## What you have to do:
This task asks for the lines from the one with "Figure 2. Merozoite" to the final line below, repeated exactly, with pictures omitted.

## Material provided:
▼
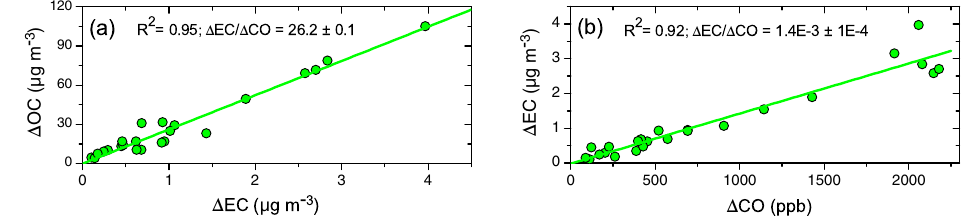
Figure 8. Scatter plot and linear regression of (cid:49) EC – (cid:49) OC (a) and (cid:49) CO – (cid:49) EC (b) during biomass burning episodes in the summer season (Table 2). The (cid:49) EC /(cid:49) CO slope is in µgm − 3 ppb − 1 .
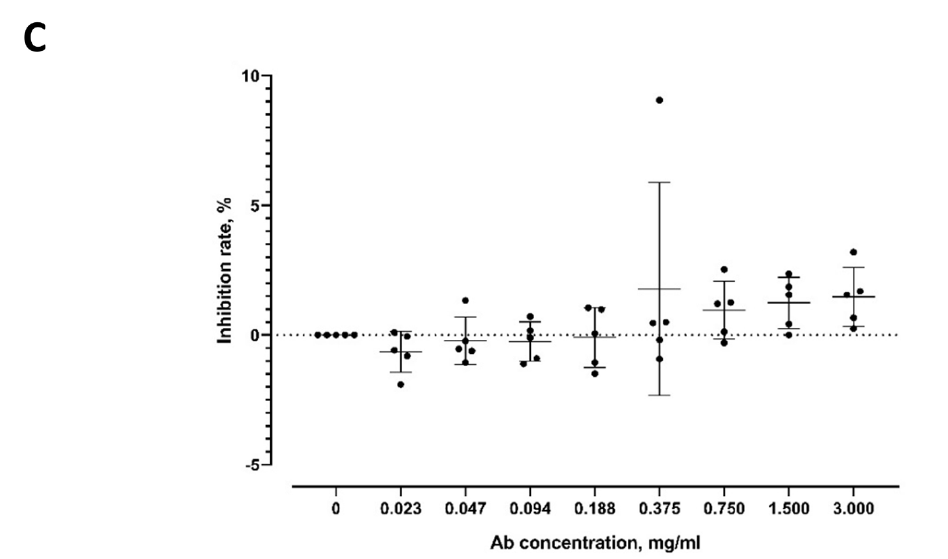
Figure 2. Merozoite invasion inhibition rate of gradient concentration of anti-PkAMA-1 by microscopy examination. This assay was performed in 5 biological replicates; error bars represent the means and standard deviation. ( A ) Via Kruskal-Wallis with Dunn’s post-test, significant merozoite invasion inhibition by anti-PkAMA-1-DII-P was found at 0.375 mg/mL ( p = 0.0225), 0.75 mg/mL ( p = 0.0035), 1.5 mg/mL ( p = 0.0003), and 3 mg/mL ( p < 0.0001). No significant merozoite invasion in-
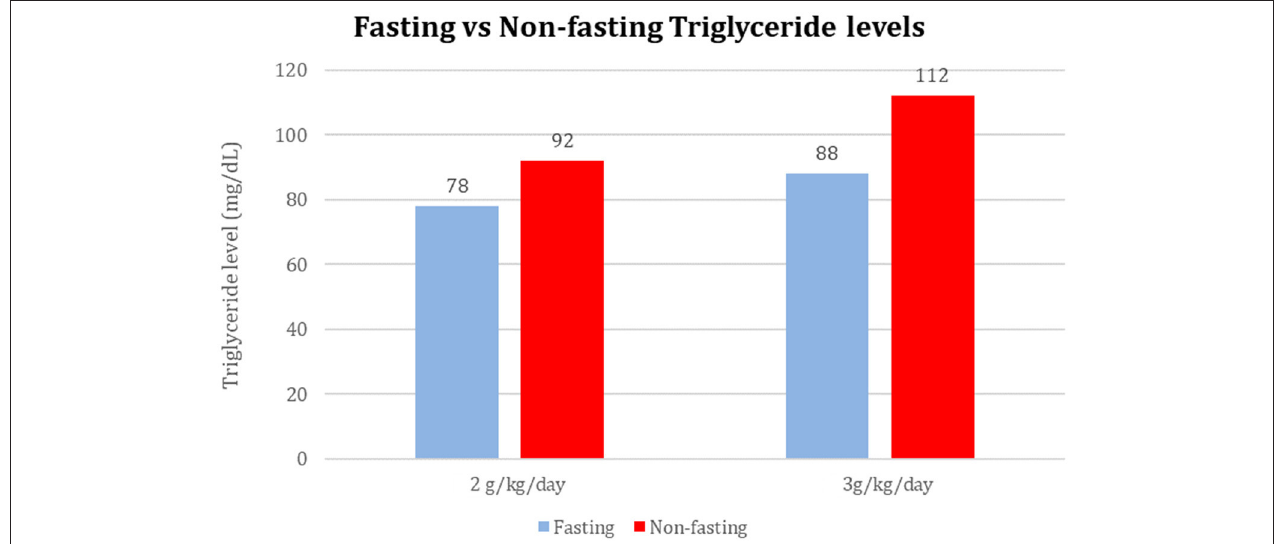
FIGURE 1 | Mean fasting and non-fasting serum TG levels in infants receiving 2 and 3g/kg/day.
▲
## Solution to the exercise:
Figure 2. Merozoite invasion inhibition rate of gradient concentration of anti-PkAMA-1 by microscopy examination. This assay was performed in 5 biological replicates; error bars represent the means and standard deviation. ( A ) Via Kruskal-Wallis with Dunn’s post-test, significant merozoite invasion inhibition by anti-PkAMA-1-DII-P was found at 0.375 mg/mL ( p = 0.0225), 0.75 mg/mL ( p = 0.0035), 1.5 mg/mL ( p = 0.0003), and 3 mg/mL ( p < 0.0001). No significant merozoite invasion in-
FIGURE 1 | Mean fasting and non-fasting serum TG levels in infants receiving 2 and 3g/kg/day.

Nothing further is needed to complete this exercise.